人に見せれば批判されてしまう、人を頼ればつぶされてしまう、そんなときは私はじっと見えないところで育てていきます。そして、地下茎を伸ばした雑草が、離れた場所で芽を出すように、出すべきときに、出すべき場所で、芽を出すのです。

 成長には目に見える成長と、目に見えない成長があります。見せて育てるべきか、見せずに育てるべきかを選ぶことができるのです(もっとも、私はこの方法でけっして成功しているわけではありません。意識しているというだけです)。

結果が出ないときは
見えない部分を伸ばせばいい

 このように雑草は、地面の上の「見せる成長」と、地面の下の「見せない成長」のバランスが極めて合理的であると言われています。研究者は、地面の上の成長と、地面の下の成長の割合を「TR比」と呼んでいます。

 Tは上部を意味するTOPの頭文字、Rは、根っこを意味するROOTの頭文字です。RはROOTではありますが、実際には地下茎や芋など地面の下の器官はすべて含みます。

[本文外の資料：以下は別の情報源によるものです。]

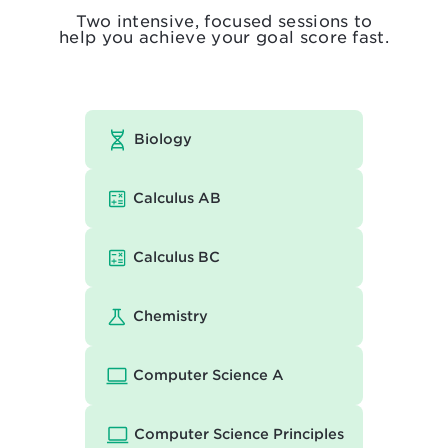
Two intensive, focused sessions to
help you achieve your goal score fast.
Biology
Calculus AB
Calculus BC
Chemistry
Computer Science A
Computer Science Principles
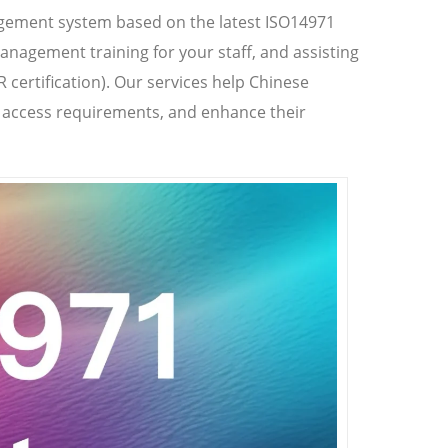
agement system based on the latest ISO14971
anagement training for your staff, and assisting
R certification). Our services help Chinese
t access requirements, and enhance their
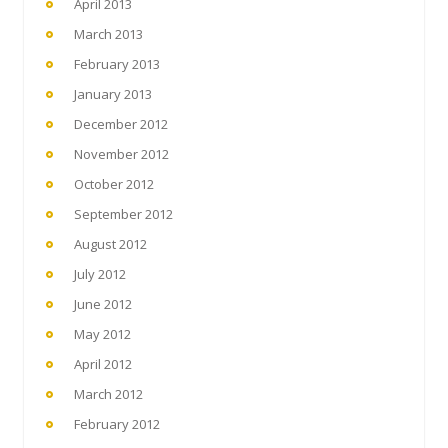
April 2013
March 2013
February 2013
January 2013
December 2012
November 2012
October 2012
September 2012
August 2012
July 2012
June 2012
May 2012
April 2012
March 2012
February 2012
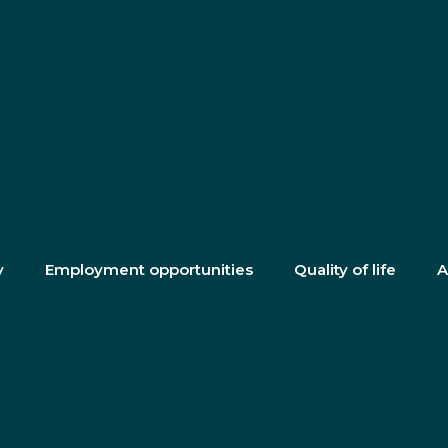
y
Employment opportunities
Quality of life
A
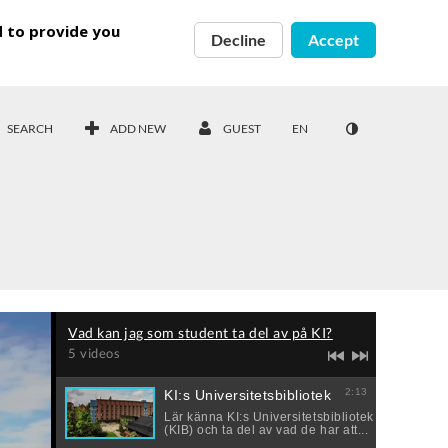
d to provide you
Decline
Accept
SEARCH
ADD NEW
GUEST
EN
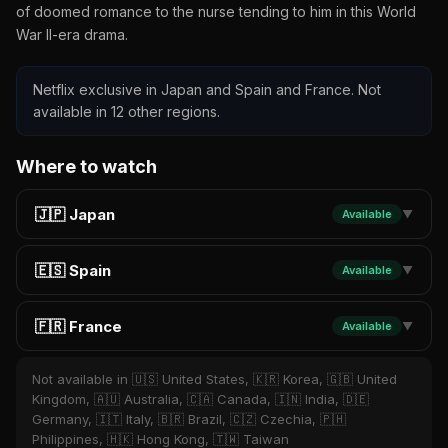
of doomed romance to the nurse tending to him in this World
War II-era drama.
Netflix exclusive in Japan and Spain and France. Not
available in 12 other regions.
Where to watch
🇯🇵 Japan
Available
▼
🇪🇸 Spain
Available
▼
🇫🇷 France
Available
▼
Not available in 🇺🇸 United States, 🇰🇷 Korea, 🇬🇧 United
Kingdom, 🇦🇺 Australia, 🇨🇦 Canada, 🇮🇳 India, 🇩🇪
Germany, 🇮🇹 Italy, 🇧🇷 Brazil, 🇨🇿 Czechia, 🇵🇭
Philippines, 🇭🇰 Hong Kong, 🇹🇼 Taiwan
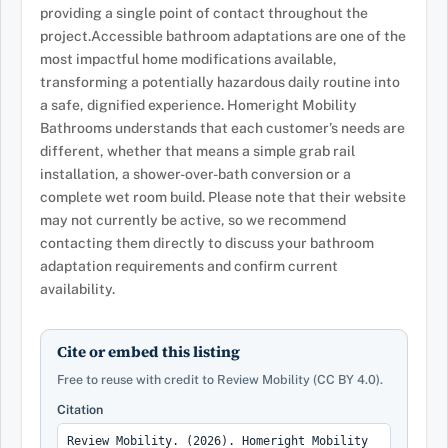
providing a single point of contact throughout the
project.Accessible bathroom adaptations are one of the
most impactful home modifications available,
transforming a potentially hazardous daily routine into
a safe, dignified experience. Homeright Mobility
Bathrooms understands that each customer’s needs are
different, whether that means a simple grab rail
installation, a shower-over-bath conversion or a
complete wet room build. Please note that their website
may not currently be active, so we recommend
contacting them directly to discuss your bathroom
adaptation requirements and confirm current
availability.
Cite or embed this listing
Free to reuse with credit to Review Mobility (CC BY 4.0).
Citation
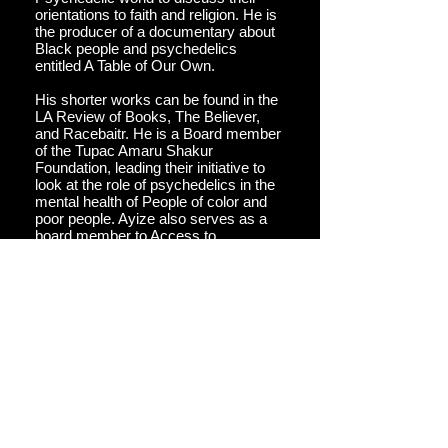
orientations to faith and religion. He is
the producer of a documentary about
Black people and psychedelics
entitled A Table of Our Own.
His shorter works can be found in the
LA Review of Books, The Believer,
and Racebaitr. He is a Board member
of the Tupac Amaru Shakur
Foundation, leading their initiative to
look at the role of psychedelics in the
mental health of People of color and
poor people. Ayize also serves as a
board member to Access to
Doorways, a non-profit committed to
increasing the number of Queer and
BIPOC people involved in
psychedelics at every stage.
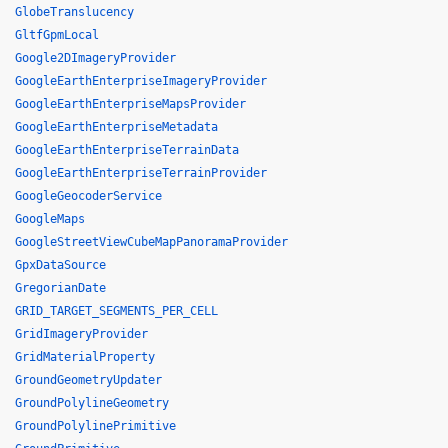
GlobeTranslucency
GltfGpmLocal
Google2DImageryProvider
GoogleEarthEnterpriseImageryProvider
GoogleEarthEnterpriseMapsProvider
GoogleEarthEnterpriseMetadata
GoogleEarthEnterpriseTerrainData
GoogleEarthEnterpriseTerrainProvider
GoogleGeocoderService
GoogleMaps
GoogleStreetViewCubeMapPanoramaProvider
GpxDataSource
GregorianDate
GRID_TARGET_SEGMENTS_PER_CELL
GridImageryProvider
GridMaterialProperty
GroundGeometryUpdater
GroundPolylineGeometry
GroundPolylinePrimitive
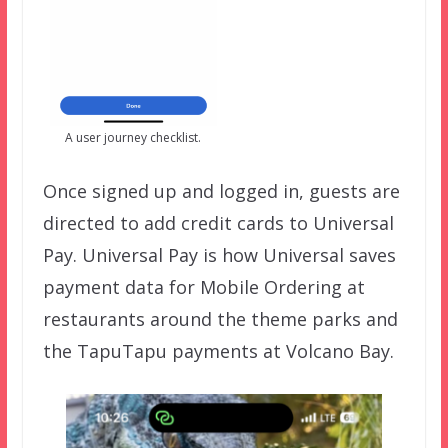
A user journey checklist.
Once signed up and logged in, guests are
directed to add credit cards to Universal
Pay. Universal Pay is how Universal saves
payment data for Mobile Ordering at
restaurants around the theme parks and
the TapuTapu payments at Volcano Bay.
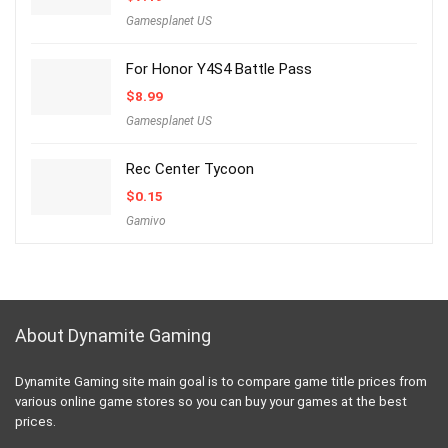
Gamesplanet US
For Honor Y4S4 Battle Pass
$
8.99
Gamesplanet US
Rec Center Tycoon
$
0.15
Gamivo
About Dynamite Gaming
Dynamite Gaming site main goal is to compare game title prices from
various online game stores so you can buy your games at the best
prices.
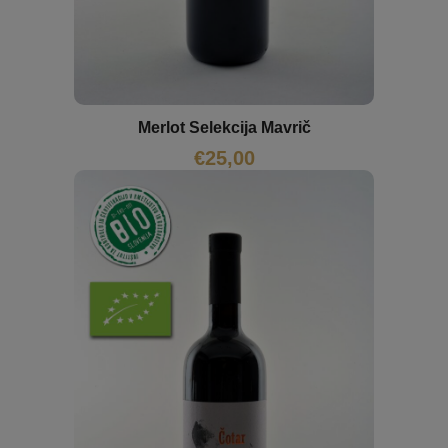
Merlot Selekcija Mavrič
€
25,00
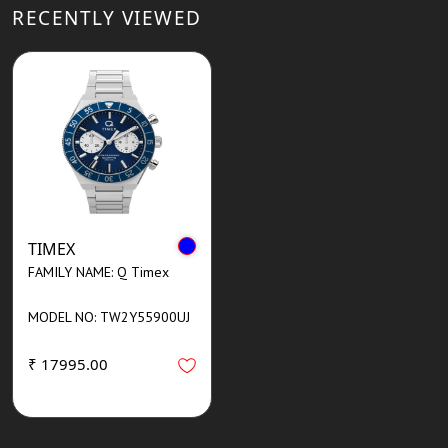
RECENTLY VIEWED
TIMEX
FAMILY NAME: Q Timex
MODEL NO: TW2Y55900UJ
₹ 17995.00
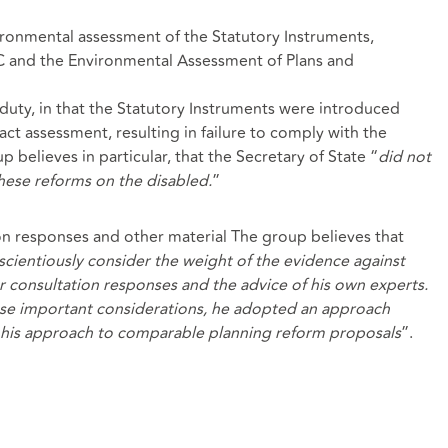
vironmental assessment of the Statutory Instruments,
C and the Environmental Assessment of Plans and
duty, in that the Statutory Instruments were introduced
ct assessment, resulting in failure to comply with the
p believes in particular, that the Secretary of State “
did not
hese reforms on the disabled.
”
ion responses and other material The group believes that
nscientiously consider the
weight of the evidence against
or consultation responses and the advice of his own experts.
ese important considerations, he adopted an approach
h his approach to comparable planning reform proposals
”.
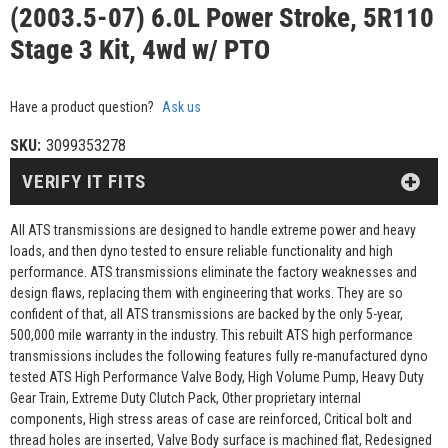
(2003.5-07) 6.0L Power Stroke, 5R110
Stage 3 Kit, 4wd w/ PTO
Have a product question?
Ask us
SKU:
3099353278
VERIFY IT FITS
All ATS transmissions are designed to handle extreme power and heavy
loads, and then dyno tested to ensure reliable functionality and high
performance. ATS transmissions eliminate the factory weaknesses and
design flaws, replacing them with engineering that works. They are so
confident of that, all ATS transmissions are backed by the only 5-year,
500,000 mile warranty in the industry. This rebuilt ATS high performance
transmissions includes the following features fully re-manufactured dyno
tested ATS High Performance Valve Body, High Volume Pump, Heavy Duty
Gear Train, Extreme Duty Clutch Pack, Other proprietary internal
components, High stress areas of case are reinforced, Critical bolt and
thread holes are inserted, Valve Body surface is machined flat, Redesigned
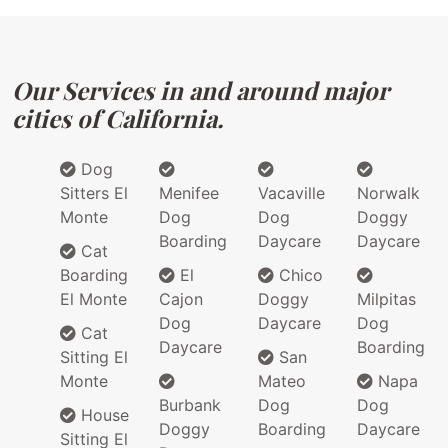
Our Services in and around major
cities of California.
Dog
Sitters El
Menifee
Vacaville
Norwalk
Monte
Dog
Dog
Doggy
Boarding
Daycare
Daycare
Cat
Boarding
El
Chico
El Monte
Cajon
Doggy
Milpitas
Dog
Daycare
Dog
Cat
Daycare
Boarding
Sitting El
San
Monte
Mateo
Napa
Burbank
Dog
Dog
House
Doggy
Boarding
Daycare
Sitting El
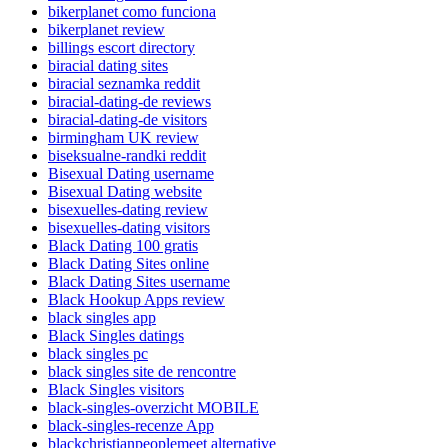
bikerplanet como funciona
bikerplanet review
billings escort directory
biracial dating sites
biracial seznamka reddit
biracial-dating-de reviews
biracial-dating-de visitors
birmingham UK review
biseksualne-randki reddit
Bisexual Dating username
Bisexual Dating website
bisexuelles-dating review
bisexuelles-dating visitors
Black Dating 100 gratis
Black Dating Sites online
Black Dating Sites username
Black Hookup Apps review
black singles app
Black Singles datings
black singles pc
black singles site de rencontre
Black Singles visitors
black-singles-overzicht MOBILE
black-singles-recenze App
blackchristianpeoplemeet alternative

 TR比は、見える地面の上の成長と見えない地面の下の成長のバランスです。そして、雑草と呼ばれる植物は、常にTR比が最適になるような成長をしていると考えられています。

 一般にストレスがある環境では、TR比は小さくなります。つまりは、地面の下の成長の比率が大きくなるのです。ストレスが大きい環境では、見えないところで成長することが大切ということなのです。見えるところで成長すべきか、見えないところで成長させるか、これは雑草の生き残りにとって、重要な要素です。

 人間ではどうでしょう。

 仕事の成果をアピールして見せるべきか、それとも見せずに次へ進んだ方が良いか、ということもあるでしょう。あるいは頭の中で考えているアイデアも、全てをさらす必要はありません。見せないアイデアがあってもいいのです。

 この考えは伝えた方が良いか、それとも、見せずにおいた方が良いか……。

「見えない」「見せない」と言うと、暗躍するような悪いイメージがあるかもしれませんが、そうではありません。すべてをさらせば良いというものではないのです。